In the Swiss case, the private Swiss banks were left with the full burden of paying the settlement of $1.25 billion. Frankly I think much of the criticism of Switzerland during the war can be directed not at the private banks, which were not permitted to take gold, but at the Swiss National Bank, which contributed nothing to the settlement and neither did the government.

Even after the settlement was achieved in August 1998, the agreement was never formally blessed by the entire Swiss government.

In the whole issue of the Holocaust, there’s still much to be done, you say. Perhaps you can explain what has to be done?

There is much to be done and frankly most of that is occurring outside Switzerland and not inside. For example there is still a tremendous amount of confiscated communal property – synagogues, churches, schools, community centres, even cemeteries in Eastern Europe – which have yet to be returned to the religious communities, and in particular the Jewish communities…

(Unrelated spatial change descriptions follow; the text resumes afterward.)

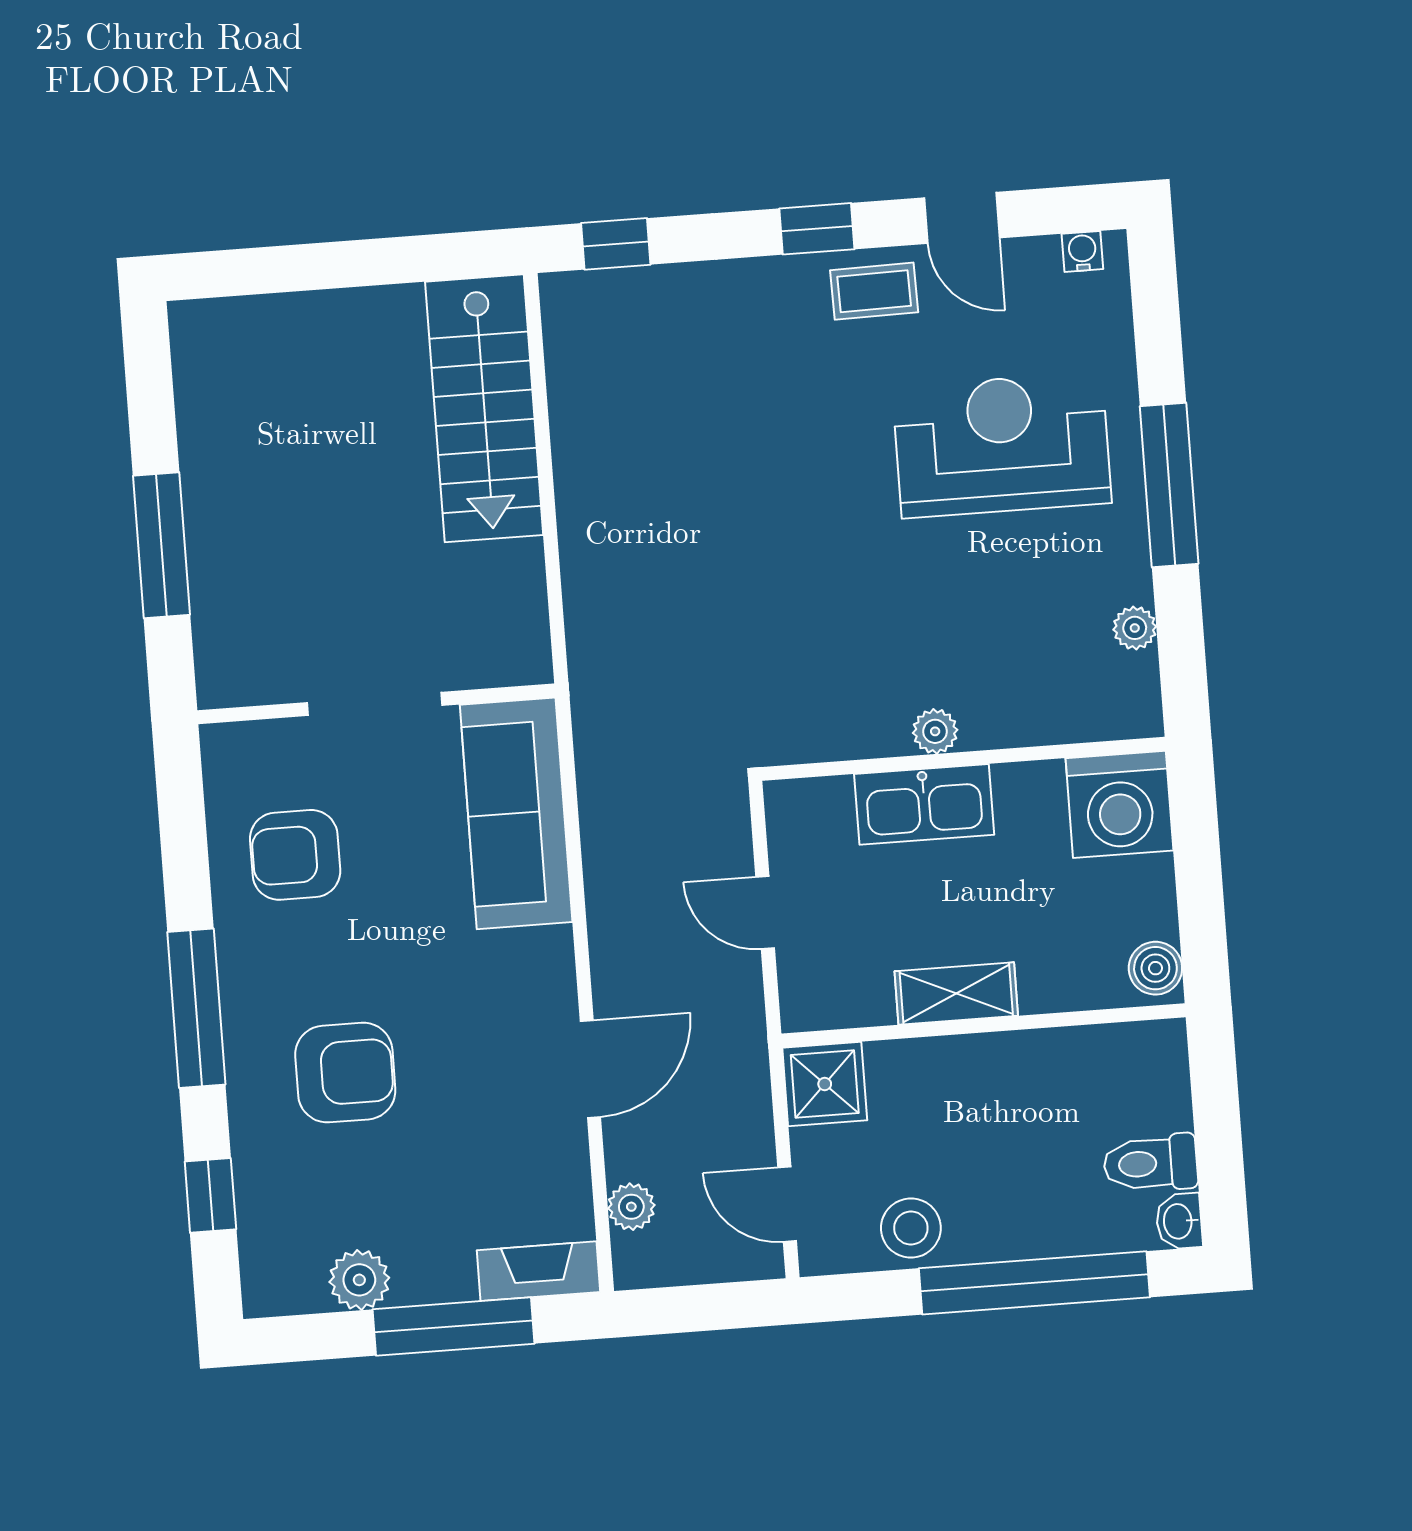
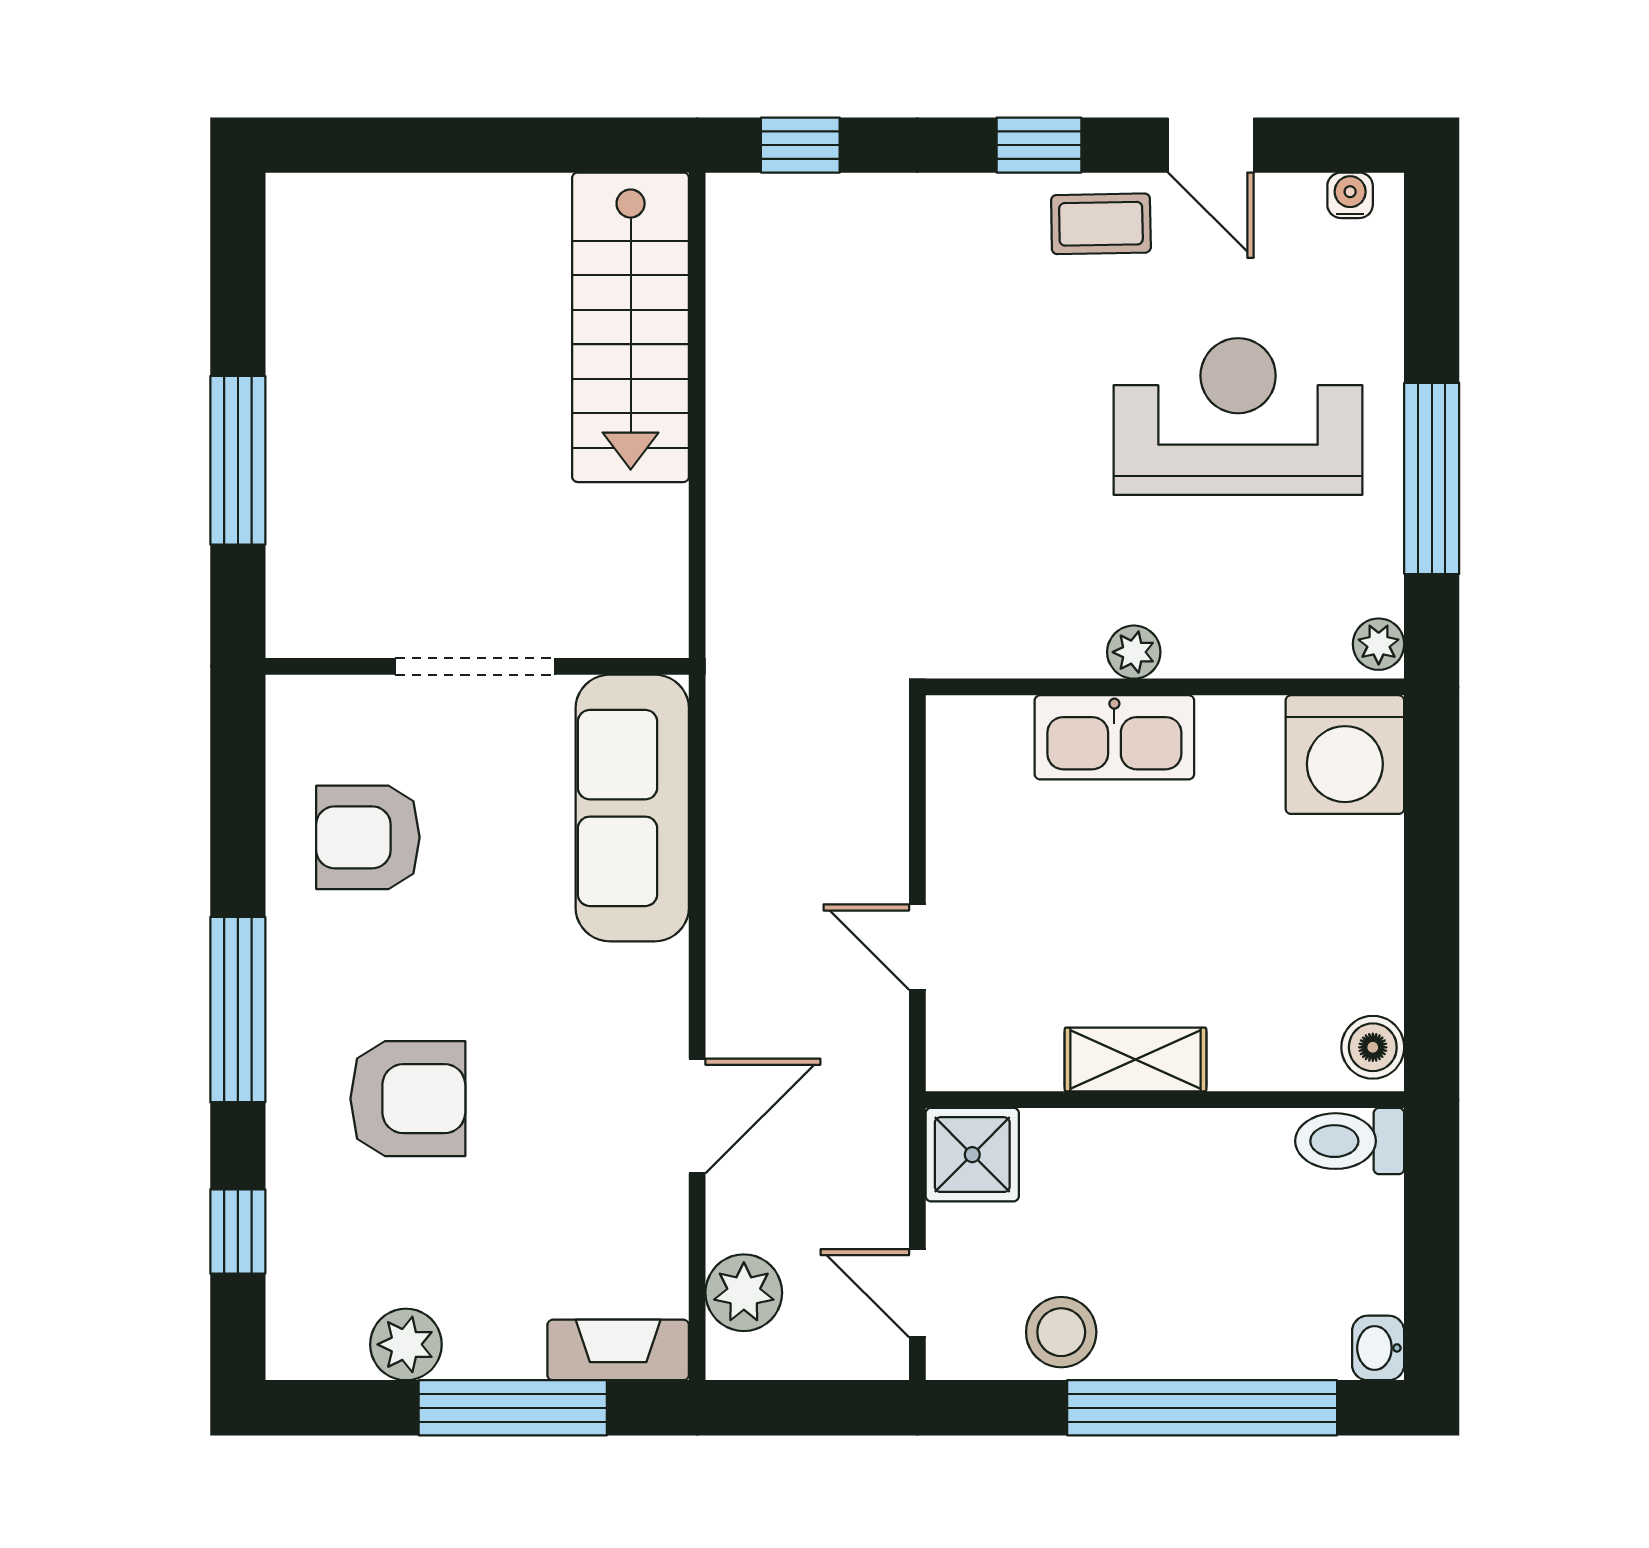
plant: (935, 731) -> (1134, 652), moved
wall: (963, 759) -> (1165, 687), moved
kitchen sink: (924, 804) -> (1114, 737), moved
washing machine: (1119, 804) -> (1345, 755), moved
toilet: (1151, 1163) -> (1350, 1141), moved
plant: (631, 1207) -> (744, 1293), width x1.38, depth x1.38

Second, there is a great deal to be done in terms of art restitution in the United States, Germany and in particular in Russia. Russia holds the greatest treasure trove of looted art, which the Red Army took. They’ve made a lot of progress agreeing to return that but we’re still not yet seeing that art return.

Next is Holocaust education. There are 16 countries, from Sweden to Poland, France to Germany, and the United States, which are trying to encourage more Holocaust education in school systems. Not as a way of looking back at a morbid past but at the lessons of the Holocaust.

I think these are all areas where progress needs to be made.

swissinfo interview: Robert Brookes in Washington

Stuart Eizenstat has held a number of key positions during his decade and a half of government service.
Among others, he was the Clinton administration’s leader on Holocaust-related issues as Special Representative of the President and Secretary of State.
He helped negotiate major agreements with the Swiss, Germany, Austrians and French.
He is now a partner in the international law firm, Covington and Burling, in Washington DC.

Author Stuart Eizenstat said he was “very pained and hurt” by the Swiss reaction to the cover of his book.

He says the cover was misinterpreted and he does not single out the Swiss.

Eizenstat says that perhaps it is time for the Swiss to come to terms with their “mixed past” and with the Bergier report.

He says that the rejection of the Swiss Solidarity Foundation was one indication of the difficulty Switzerland faced with coming to terms with its history.